• [Task description]:
Your reply should reproduce each line below exactly and carry none of the pictures.

• [Exercise data]:

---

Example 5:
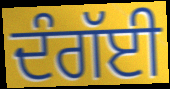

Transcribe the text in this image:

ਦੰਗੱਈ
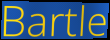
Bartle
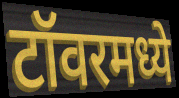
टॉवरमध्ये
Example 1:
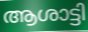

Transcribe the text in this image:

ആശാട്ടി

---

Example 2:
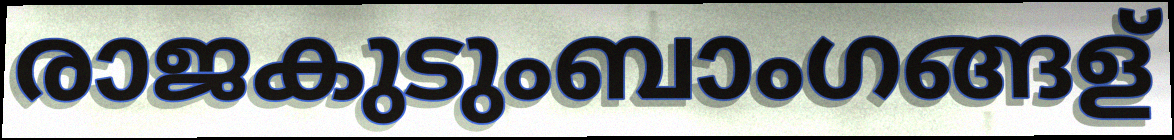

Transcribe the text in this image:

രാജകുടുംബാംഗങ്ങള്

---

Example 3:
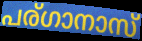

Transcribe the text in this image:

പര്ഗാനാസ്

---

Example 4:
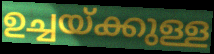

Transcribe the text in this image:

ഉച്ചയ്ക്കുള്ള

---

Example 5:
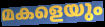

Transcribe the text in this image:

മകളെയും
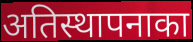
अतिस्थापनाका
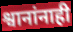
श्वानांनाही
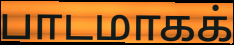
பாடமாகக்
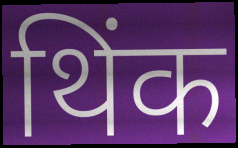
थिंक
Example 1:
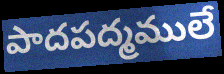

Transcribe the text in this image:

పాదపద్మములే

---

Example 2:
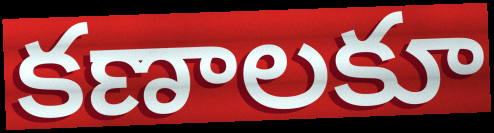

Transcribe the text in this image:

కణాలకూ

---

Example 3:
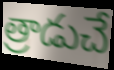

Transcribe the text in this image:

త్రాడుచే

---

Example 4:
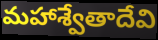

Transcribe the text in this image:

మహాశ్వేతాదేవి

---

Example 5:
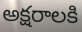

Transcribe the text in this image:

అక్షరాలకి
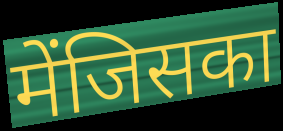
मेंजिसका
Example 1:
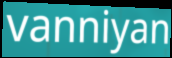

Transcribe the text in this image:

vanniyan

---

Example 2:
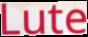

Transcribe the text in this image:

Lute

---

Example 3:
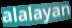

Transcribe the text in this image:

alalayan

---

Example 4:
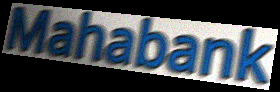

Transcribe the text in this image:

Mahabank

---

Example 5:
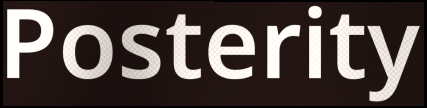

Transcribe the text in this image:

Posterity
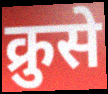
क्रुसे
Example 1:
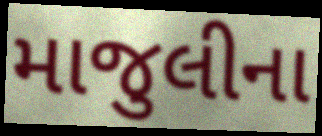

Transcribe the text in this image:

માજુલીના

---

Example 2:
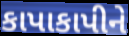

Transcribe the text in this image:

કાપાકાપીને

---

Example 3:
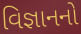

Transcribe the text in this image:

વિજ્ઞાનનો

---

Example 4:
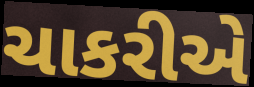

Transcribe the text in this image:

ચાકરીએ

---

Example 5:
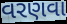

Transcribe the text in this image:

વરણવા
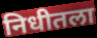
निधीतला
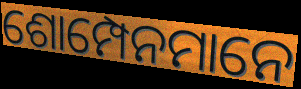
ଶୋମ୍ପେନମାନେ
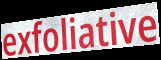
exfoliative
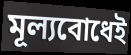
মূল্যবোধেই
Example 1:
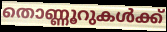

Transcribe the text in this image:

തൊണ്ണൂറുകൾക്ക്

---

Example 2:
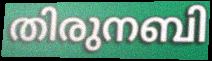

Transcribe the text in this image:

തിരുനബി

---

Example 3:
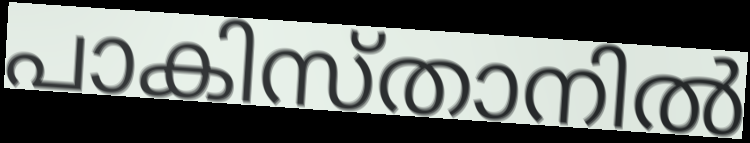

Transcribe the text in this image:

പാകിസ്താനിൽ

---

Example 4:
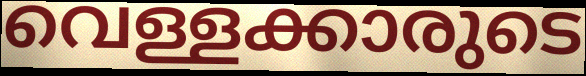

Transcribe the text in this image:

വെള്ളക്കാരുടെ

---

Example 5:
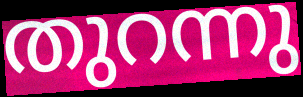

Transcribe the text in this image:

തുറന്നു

• [Response to this exercise]:
---

Example 5:

Transcribe the text in this image:

ਦੰਗੱਈ
Bartle
टॉवरमध्ये
Example 1:

Transcribe the text in this image:

ആശാട്ടി

---

Example 2:

Transcribe the text in this image:

രാജകുടുംബാംഗങ്ങള്

---

Example 3:

Transcribe the text in this image:

പര്ഗാനാസ്

---

Example 4:

Transcribe the text in this image:

ഉച്ചയ്ക്കുള്ള

---

Example 5:

Transcribe the text in this image:

മകളെയും
अतिस्थापनाका
श्वानांनाही
பாடமாகக்
थिंक
Example 1:

Transcribe the text in this image:

పాదపద్మములే

---

Example 2:

Transcribe the text in this image:

కణాలకూ

---

Example 3:

Transcribe the text in this image:

త్రాడుచే

---

Example 4:

Transcribe the text in this image:

మహాశ్వేతాదేవి

---

Example 5:

Transcribe the text in this image:

అక్షరాలకి
मेंजिसका
Example 1:

Transcribe the text in this image:

vanniyan

---

Example 2:

Transcribe the text in this image:

Lute

---

Example 3:

Transcribe the text in this image:

alalayan

---

Example 4:

Transcribe the text in this image:

Mahabank

---

Example 5:

Transcribe the text in this image:

Posterity
क्रुसे
Example 1:

Transcribe the text in this image:

માજુલીના

---

Example 2:

Transcribe the text in this image:

કાપાકાપીને

---

Example 3:

Transcribe the text in this image:

વિજ્ઞાનનો

---

Example 4:

Transcribe the text in this image:

ચાકરીએ

---

Example 5:

Transcribe the text in this image:

વરણવા
निधीतला
ଶୋମ୍ପେନମାନେ
exfoliative
মূল্যবোধেই
Example 1:

Transcribe the text in this image:

തൊണ്ണൂറുകൾക്ക്

---

Example 2:

Transcribe the text in this image:

തിരുനബി

---

Example 3:

Transcribe the text in this image:

പാകിസ്താനിൽ

---

Example 4:

Transcribe the text in this image:

വെള്ളക്കാരുടെ

---

Example 5:

Transcribe the text in this image:

തുറന്നു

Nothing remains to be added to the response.